Stained glass in Jefferson Academic Center

Introducing the Study of Philosophy at Clark

Why study philosophy?

Philosophy asks the most fundamental questions about existence, the nature of reality, knowledge, and how we should live. In addition to general courses on traditional philosophical topics—for example, history of philosophy, metaphysics, ethics and political philosophy—students may choose from a variety of courses dedicated to special areas of investigation, including environmental ethics, philosophy of law, existentialism, and philosophy of language.

Philosophy is an ideal liberal arts degree. Studying philosophy helps cultivate clear and focused writing, analytical and problem-solving skills, and, in general, disciplined and effective thinking. Majors perform exceptionally well on pre-professional examinations; and philosophy coursework is excellent preparation for advanced study in most other fields.

The philosophy faculty at Clark is made up of eight full-time professors and two part-time lecturers, all of whom are committed to excellence in teaching and working closely with individual students. Learn more about the department faculty and their areas of individual research and scholarship by visiting the "faculty" link in the menu above.

What does one do with a philosophy degree?

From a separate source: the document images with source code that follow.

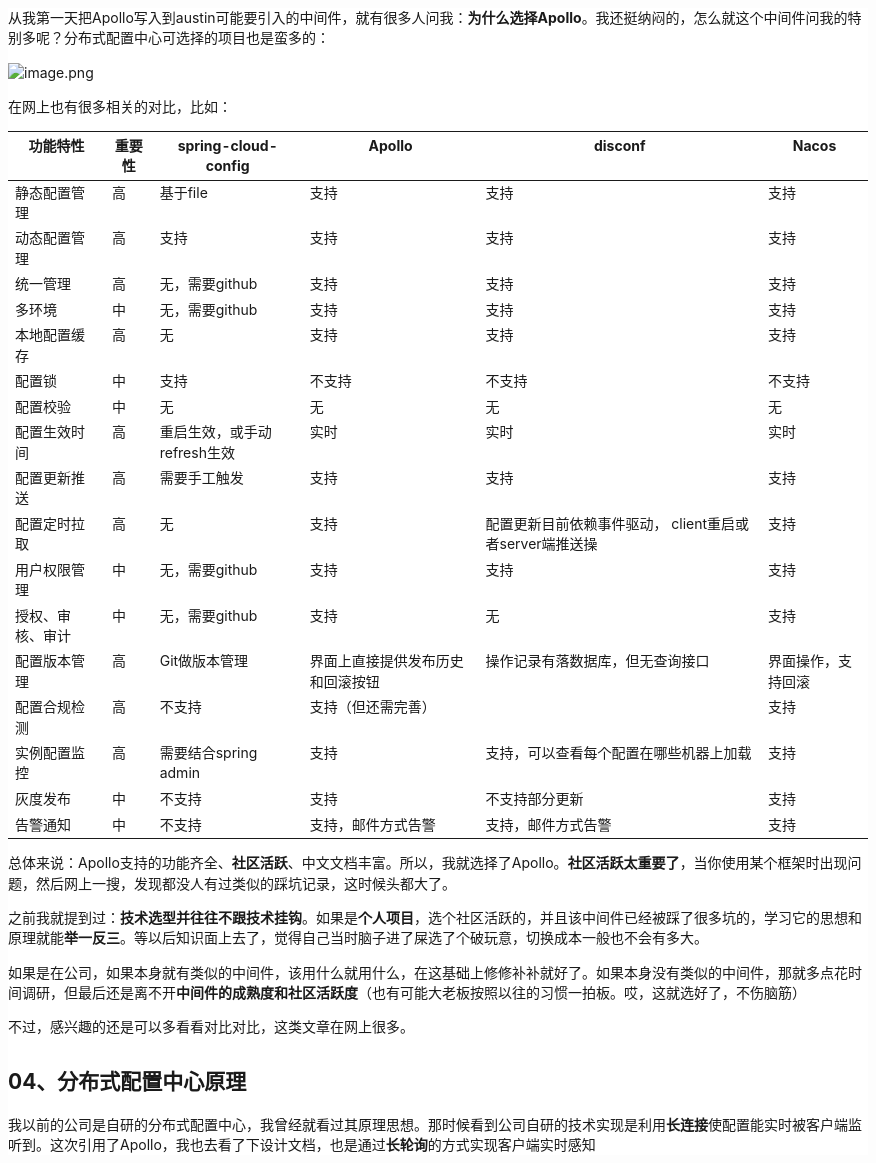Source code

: 从我第一天把Apollo写入到austin可能要引入的中间件，就有很多人问我：**为什么选择Apollo**。我还挺纳闷的，怎么就这个中间件问我的特别多呢？分布式配置中心可选择的项目也是蛮多的：

![image.png](https://cdn.nlark.com/yuque/0/2022/png/1285871/1649655980633-a0af7859-889d-4e7e-96fe-25fa39b1f544.png#averageHue=%23f7f1ee&clientId=uf4c95e6a-06ef-4&from=paste&id=uedfc6de3&originHeight=258&originWidth=1776&originalType=url&ratio=1&rotation=0&showTitle=false&size=116013&status=done&style=none&taskId=uc4e54c60-6d7d-4de8-97c0-336c8cb298f&title=)

在网上也有很多相关的对比，比如：

| **功能特性** | **重要性** | **spring-cloud-config** | **Apollo** | **disconf** | **Nacos** |
| --- | --- | --- | --- | --- | --- |
| 静态配置管理 | 高 | 基于file | 支持 | 支持 | 支持 |
| 动态配置管理 | 高 | 支持 | 支持 | 支持 | 支持 |
| 统一管理 | 高 | 无，需要github | 支持 | 支持 | 支持 |
| 多环境 | 中 | 无，需要github | 支持 | 支持 | 支持 |
| 本地配置缓存 | 高 | 无 | 支持 | 支持 | 支持 |
| 配置锁 | 中 | 支持 | 不支持 | 不支持 | 不支持 |
| 配置校验 | 中 | 无 | 无 | 无 | 无 |
| 配置生效时间 | 高 | 重启生效，或手动refresh生效 | 实时 | 实时 | 实时 |
| 配置更新推送 | 高 | 需要手工触发 | 支持 | 支持 | 支持 |
| 配置定时拉取 | 高 | 无 | 支持 | 配置更新目前依赖事件驱动， client重启或者server端推送操 | 支持 |
| 用户权限管理 | 中 | 无，需要github | 支持 | 支持 | 支持 |
| 授权、审核、审计 | 中 | 无，需要github | 支持 | 无 | 支持 |
| 配置版本管理 | 高 | Git做版本管理 | 界面上直接提供发布历史和回滚按钮 | 操作记录有落数据库，但无查询接口 | 界面操作，支持回滚 |
| 配置合规检测 | 高 | 不支持 | 支持（但还需完善） |  | 支持 |
| 实例配置监控 | 高 | 需要结合spring admin | 支持 | 支持，可以查看每个配置在哪些机器上加载 | 支持 |
| 灰度发布 | 中 | 不支持 | 支持 | 不支持部分更新 | 支持 |
| 告警通知 | 中 | 不支持 | 支持，邮件方式告警 | 支持，邮件方式告警 | 支持 |


总体来说：Apollo支持的功能齐全、**社区活跃**、中文文档丰富。所以，我就选择了Apollo。**社区活跃太重要了**，当你使用某个框架时出现问题，然后网上一搜，发现都没人有过类似的踩坑记录，这时候头都大了。

之前我就提到过：**技术选型并往往不跟技术挂钩**。如果是**个人项目**，选个社区活跃的，并且该中间件已经被踩了很多坑的，学习它的思想和原理就能**举一反三**。等以后知识面上去了，觉得自己当时脑子进了屎选了个破玩意，切换成本一般也不会有多大。

如果是在公司，如果本身就有类似的中间件，该用什么就用什么，在这基础上修修补补就好了。如果本身没有类似的中间件，那就多点花时间调研，但最后还是离不开**中间件的成熟度和社区活跃度**（也有可能大老板按照以往的习惯一拍板。哎，这就选好了，不伤脑筋）

不过，感兴趣的还是可以多看看对比对比，这类文章在网上很多。

## 04、分布式配置中心原理

我以前的公司是自研的分布式配置中心，我曾经就看过其原理思想。那时候看到公司自研的技术实现是利用**长连接**使配置能实时被客户端监听到。这次引用了Apollo，我也去看了下设计文档，也是通过**长轮询**的方式实现客户端实时感知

The philosophy degree is an ideal first step towards any number of professional occupations. We are quite proud of our alumni. Recent graduates of the department have gone on to professional studies in law, management, medicine, and public health, as well as to Ph.D. programs in philosophy, environmental science, mathematics, journalism, and linguistics.

If you are intrigued by philosophy, but have a different major in mind...

...don't worry. Not only is philosophy an ideal double-major, the philosophy department also offers two minor tracks and participates heavily in concentrations such as Ethics and Public Policy, Law and Society, and Environment and Society. But more importantly, philosophy is an excellent complement to all fields of study. You don't have to be a major or a minor to benefit from courses in philosophy.

2012 LEEP Project Pioneers: Philosophy Major

Jong Whan (Calvin) Choi '12 (double major with political science), who began graduate school at Columbia University last fall, worked at The Clearing House Association, a non-partisan advocacy organization representing the interest of its owner banks on a variety of critical commercial banking issues. The organization comments on regulations and proposals to impact decisions and advance policies that are critical to its owner banks. Calvin provided administrative and research support to the Regulatory Affairs and Research staff members who developed comment letters, studies and other advocacy initiatives.